Retailers, Consumers Differ On Brick-And-Mortar

A recent study from multinational management consulting company Capgemini’s Digital Transformation Institute has gained some surprising insight into the perceived necessity and value of brick-and-mortar and online retail spaces. Capgemini surveyed 6,000 consumers and 500 retailers in the U.S., China and seven countries in Europe. Here are some of the key findings.

Capgemini’s study found that, while 80 percent of retail executives report that they believe in the sanctity of physical stores, only 45 percent of retail shoppers reported feeling the same way. But while retailers may have an inflated sense of the importance of physical shopping compared to consumers, that doesn’t mean they don’t also understand the value of eCommerce — as more than half of retail executives questioned in the survey reported that they have been slow to bring digital functionality into their stores.

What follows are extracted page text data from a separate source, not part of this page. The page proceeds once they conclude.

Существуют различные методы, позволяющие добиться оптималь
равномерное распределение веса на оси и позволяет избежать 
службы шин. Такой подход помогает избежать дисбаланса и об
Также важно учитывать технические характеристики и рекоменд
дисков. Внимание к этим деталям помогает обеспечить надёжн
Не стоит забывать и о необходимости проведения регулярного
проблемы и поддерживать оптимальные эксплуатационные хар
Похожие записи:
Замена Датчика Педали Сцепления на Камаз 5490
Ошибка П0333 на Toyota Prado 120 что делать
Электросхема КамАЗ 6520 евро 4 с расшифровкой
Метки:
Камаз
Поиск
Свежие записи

Retailers in the U.S. can rest a bit easier than elsewhere in the world since the rate of consumer dissatisfaction with shopping brick-and-mortar was the lowest there — just 29 percent of Americans surveyed considered going out shopping a chore. Some 49 percent of shoppers in Spain and 54 percent of shoppers in Sweden reported being dissatisfied with having to venture out to brick-and-mortar retail stores.

Kees Jacobs, retail lead at Capgemini, was quoted as saying in the study: “What is clear from this report is that [stores] still have a big role to play, but the industry is going to see a fascinating struggle take place in the next few years to decide what exactly the new breed of retail store looks like.”

The survey also found that consumers aren’t quite ready to give up brick-and-mortar shopping as long as retailers work to improve the in-store experience. Globally, some 70 percent of consumers reported that they still want to touch and feel products before making purchases, with the caveat that they would additionally like brick-and-mortar stores to increase their use of digital features.

In addition, more than half of global consumers surveyed reported wanting stores to offer more experience-based features, like cooking classes and workshops.